OVER 67,000 road defect reports have been logged since the start of Herefordshire Council’s highway maintenance contract with Balfour Beatty – a high number of which were inherited from the council’s previous contract with Amey.

The sheer number of inherited reports saw a fourfold increase in defects categorised as serious, making it difficult for Balfour Beatty to achieve the contractual standard.

Around 51,000 defect reports have now been dealt with, some 40,000 over the past six months.

With the council’s latest public realm contract now a  year old, a task group is to be set up to test the way it is working.

The council’s overview and scrutiny committee is expected to sign off on the task group at a meeting on Monday.

Historically troubled, the public realm is arguably the council’s most significant given the range of services covered.

This year, road repairs and grass cutting have put the function of the  contract in the frame.

As reported by the Hereford Times, Whitehall now wants regular pothole filling progress reports from the council to ensure that more than £2 million of extra road repair funding is being well spent.

Over  2014/15 and 2015/16  an extra £20 million of works is planned targeted to fix roads either  in the greatest need of repair or having the “greatest value” to  communities.

Public pressure forced a review of reduced grass cutting schedules.

The revenue budget for public realm services have been slashed by 30 per cent  from £8.6 million to £5.8 million.

Capital budgets have been significantly increased with an investment programme of over £25 million.

The service has also seen a 37 per cent cut in cost over the past year.

 But a report prepared for the scrutiny meeting says Balfour Beatty initially found it “difficult” to achieve required road repair standards given the  “high proportion” of defects inherited from the Amey contract.

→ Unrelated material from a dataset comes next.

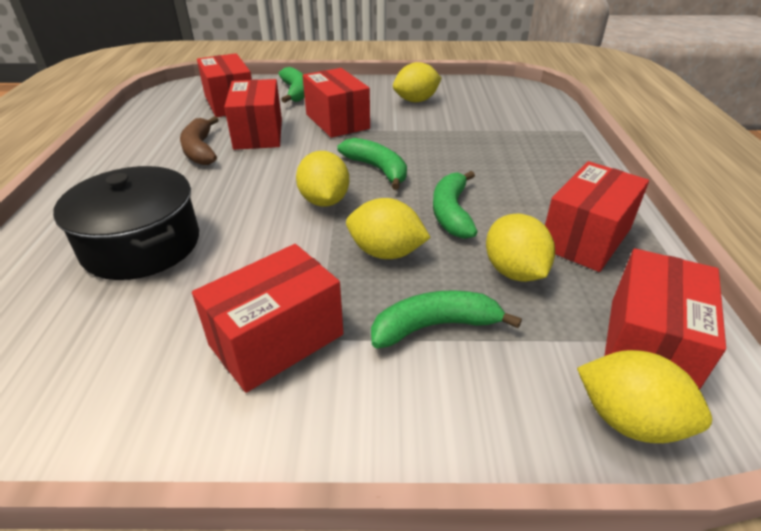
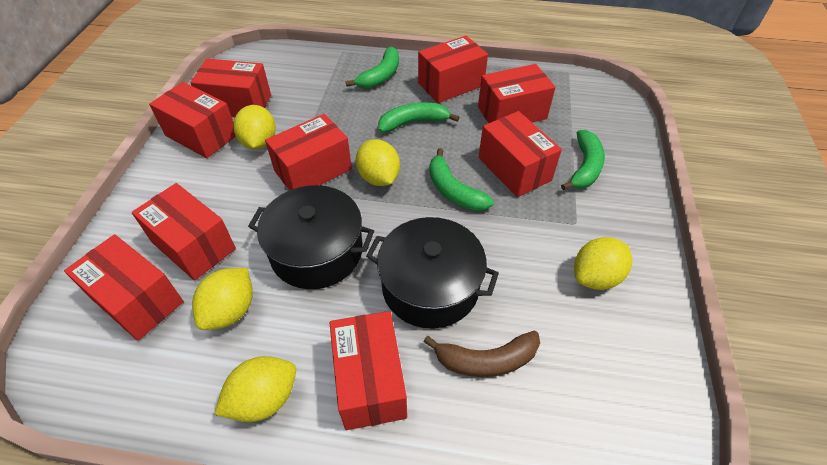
black pot: [53,166,199,280] = 1 -> [248,185,374,289] [366,217,499,329] = 2
red box: [192,244,344,393] [197,53,252,117] [224,79,282,150] [303,68,370,138] [545,161,649,272] [604,248,726,390] = 6 -> [64,234,184,341] [132,183,236,281] [149,82,236,158] [190,58,271,117] [265,114,352,190] [330,311,407,430] [418,36,488,103] [478,64,555,123] [479,111,562,197] = 9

All told, more than  £3 million of “disputed items” remained to be resolved when the council’s contract with Amey ended a year ago.

Then, the council was warned that these disputed items could impact on budget planning.

Amey itself  had to cover much of the £2 million plus its predecessor was found to owe when it took up the contract.

Public realm was one of the council’s first private sector partnership initiatives.

In 2003 the council entered into a contract with national construction and engineering firm Jarvis PLC for the provision of contract services worth around £13m a year over 10 years.

The contract involved establishing a joint venture company called Herefordshire Jarvis Services (HJS) with staff transferred over from the council’s former commercial services arm.

Just a year later Jarvis saw its share price plummet and started talking about breaking up the company to survive.

A proposed sale of HJS that all parties came to rely on fell through and the council had to prepare contingency plans to keep key services running until Amey agreed to buy the 80 per cent share Jarvis had in HJS with the council keeping its 20 per cent.

Amey Wye Valley took over the contract in August 2007 and soon had to cover much of the £2m plus HJS was found to owe sub-contractors, suppliers and other creditors, a debt that caused considerable tension within the county’s business community.

In 2009 elements of the council’s two contracts with Amey – the other entered into after a company providing the council with technical services was taken over by Amey – were re-negotiated to form a single managing agent contract through which Amey Herefordshire would deliver highways, parks and public rights of way services plus a range of support services such as printing, catering and couriers.

In July last year, with the Amey contract coming to an end,  the council confirmed that  Balfour Beatty would be its new contractual partner.

The 10-year contract with Balfour Beatty, worth in the region of £200 million, covers highways maintenance, street lighting, traffic signals, street cleaning, parks and public rights of way, fleet maintenance and professional consultancy services.